TASK GOAL:
Copy every line of the entries below without changing anything.

-- begin --

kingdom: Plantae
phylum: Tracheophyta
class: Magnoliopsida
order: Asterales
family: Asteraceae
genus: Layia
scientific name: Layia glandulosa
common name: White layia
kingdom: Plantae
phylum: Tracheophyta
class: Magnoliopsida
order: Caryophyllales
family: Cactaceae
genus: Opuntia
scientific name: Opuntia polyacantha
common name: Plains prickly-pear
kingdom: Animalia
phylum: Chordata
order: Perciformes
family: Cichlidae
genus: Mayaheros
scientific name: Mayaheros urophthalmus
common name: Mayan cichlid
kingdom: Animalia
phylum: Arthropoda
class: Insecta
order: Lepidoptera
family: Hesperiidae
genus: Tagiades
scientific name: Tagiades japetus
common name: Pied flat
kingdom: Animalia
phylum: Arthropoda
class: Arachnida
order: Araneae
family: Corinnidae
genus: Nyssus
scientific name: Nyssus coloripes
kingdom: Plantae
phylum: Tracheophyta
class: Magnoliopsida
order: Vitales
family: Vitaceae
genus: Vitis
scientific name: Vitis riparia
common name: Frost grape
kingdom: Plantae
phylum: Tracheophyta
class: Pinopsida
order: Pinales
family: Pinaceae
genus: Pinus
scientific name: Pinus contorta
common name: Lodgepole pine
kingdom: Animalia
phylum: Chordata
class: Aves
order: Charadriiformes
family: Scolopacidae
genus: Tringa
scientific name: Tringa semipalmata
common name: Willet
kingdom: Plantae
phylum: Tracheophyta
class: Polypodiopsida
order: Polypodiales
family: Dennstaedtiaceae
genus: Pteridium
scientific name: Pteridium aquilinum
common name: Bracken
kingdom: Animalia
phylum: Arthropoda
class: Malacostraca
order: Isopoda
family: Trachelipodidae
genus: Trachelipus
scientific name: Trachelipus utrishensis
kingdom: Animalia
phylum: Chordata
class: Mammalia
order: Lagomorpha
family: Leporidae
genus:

-- end --

TASK ANSWER:
kingdom: Plantae
phylum: Tracheophyta
class: Magnoliopsida
order: Asterales
family: Asteraceae
genus: Layia
scientific name: Layia glandulosa
common name: White layia
kingdom: Plantae
phylum: Tracheophyta
class: Magnoliopsida
order: Caryophyllales
family: Cactaceae
genus: Opuntia
scientific name: Opuntia polyacantha
common name: Plains prickly-pear
kingdom: Animalia
phylum: Chordata
order: Perciformes
family: Cichlidae
genus: Mayaheros
scientific name: Mayaheros urophthalmus
common name: Mayan cichlid
kingdom: Animalia
phylum: Arthropoda
class: Insecta
order: Lepidoptera
family: Hesperiidae
genus: Tagiades
scientific name: Tagiades japetus
common name: Pied flat
kingdom: Animalia
phylum: Arthropoda
class: Arachnida
order: Araneae
family: Corinnidae
genus: Nyssus
scientific name: Nyssus coloripes
kingdom: Plantae
phylum: Tracheophyta
class: Magnoliopsida
order: Vitales
family: Vitaceae
genus: Vitis
scientific name: Vitis riparia
common name: Frost grape
kingdom: Plantae
phylum: Tracheophyta
class: Pinopsida
order: Pinales
family: Pinaceae
genus: Pinus
scientific name: Pinus contorta
common name: Lodgepole pine
kingdom: Animalia
phylum: Chordata
class: Aves
order: Charadriiformes
family: Scolopacidae
genus: Tringa
scientific name: Tringa semipalmata
common name: Willet
kingdom: Plantae
phylum: Tracheophyta
class: Polypodiopsida
order: Polypodiales
family: Dennstaedtiaceae
genus: Pteridium
scientific name: Pteridium aquilinum
common name: Bracken
kingdom: Animalia
phylum: Arthropoda
class: Malacostraca
order: Isopoda
family: Trachelipodidae
genus: Trachelipus
scientific name: Trachelipus utrishensis
kingdom: Animalia
phylum: Chordata
class: Mammalia
order: Lagomorpha
family: Leporidae
genus:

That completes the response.